Silver assunse un’aria seccata, mostrando di non accusare minimamente né la “poderosa” stretta che gli stava impartendo né l’aria autoritaria appena improvvisata. «Non riesco a prenderti sul serio con quel cappello ridicolo, più grosso della tua testa» ironizzò, colpendo quest’ultimo con un buffetto di pollice e indice. «Devi imparare a crescere, Cetra, altrimenti—» prima che Silver potesse continuare i suoi discorsi su quanto la vita sapesse essere ingiusta con i deboli di cuore, una macchina sterzò forse troppo furiosamente sulla strada e la sua interlocutrice si spaventò a morte, andando a rifugiarsi sul suo petto. Il ragazzo non seppe che dire, rimase lì impalato con gli occhi sgranati, non comprendendo bene un gesto così dannatamente smielato.
Cetra si rese conto di ciò che aveva appena fatto, sciolse la stretta dal suo torace e dalla sua mano immantinente, rossa come un peperone. «Scusa» disse solamente, abbassando il capo imbarazzata.
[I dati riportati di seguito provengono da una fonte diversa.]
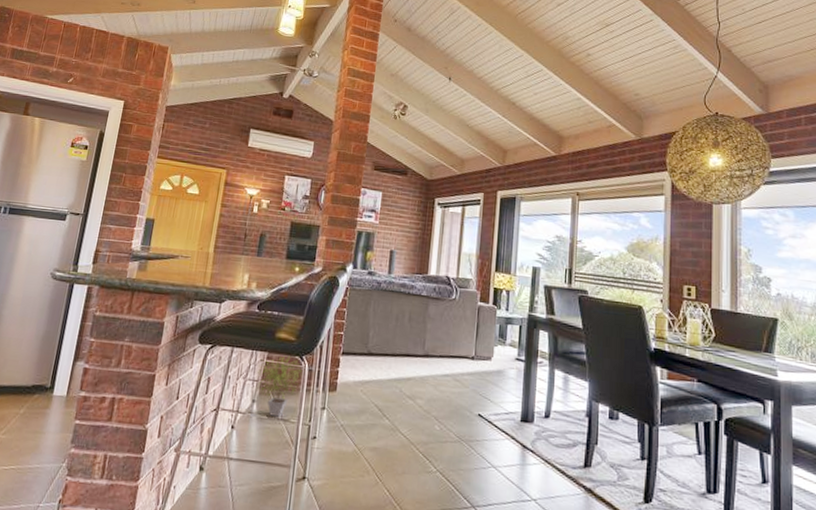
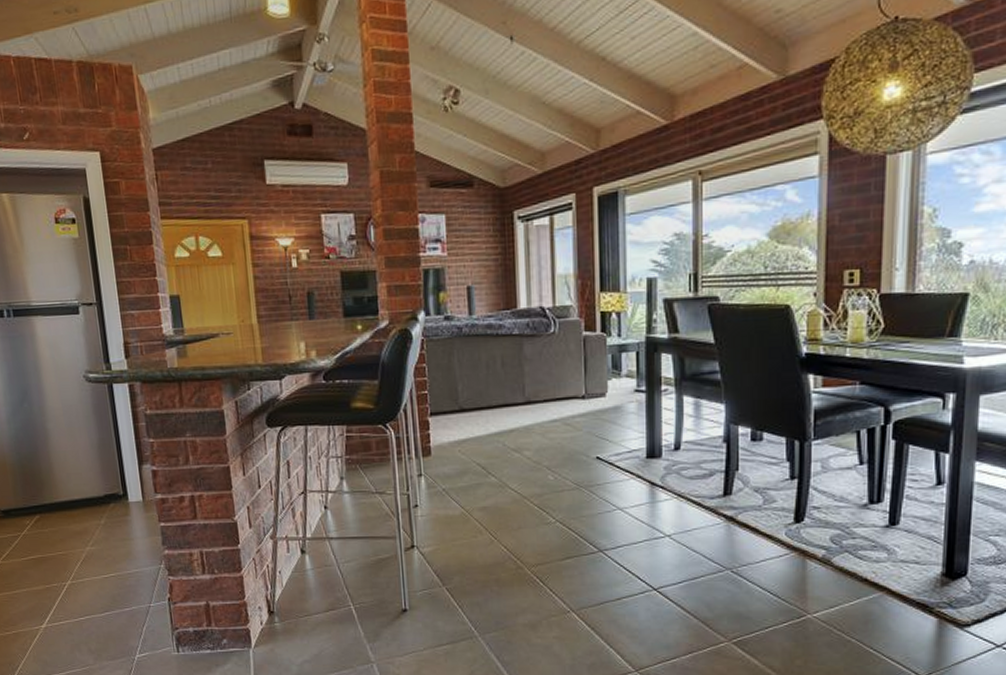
potted plant: present [255,355,302,417] -> none [336,426,390,491]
«Hn» rispose lui monosillabico, cercando di non intercettare il suo sguardo. «Dai, andiamo» la incitò, quando finalmente il semaforo divenne verde e i pedoni ebbero via libera.
Cetra prese ad avanzare con la sua stessa andatura, senza aggiungere parola, e il disagio era palpabile; così Silver alzò gli occhi al cielo e, in un gesto impulsivo, le strinse di nuovo la mano.
La ragazza lo guardò esterrefatta, lui mantenne la sua aria impassibile e continuò a camminare.
Quando la strada finì e finalmente imboccarono un marciapiede, le loro mani rimasero comunque intrecciate.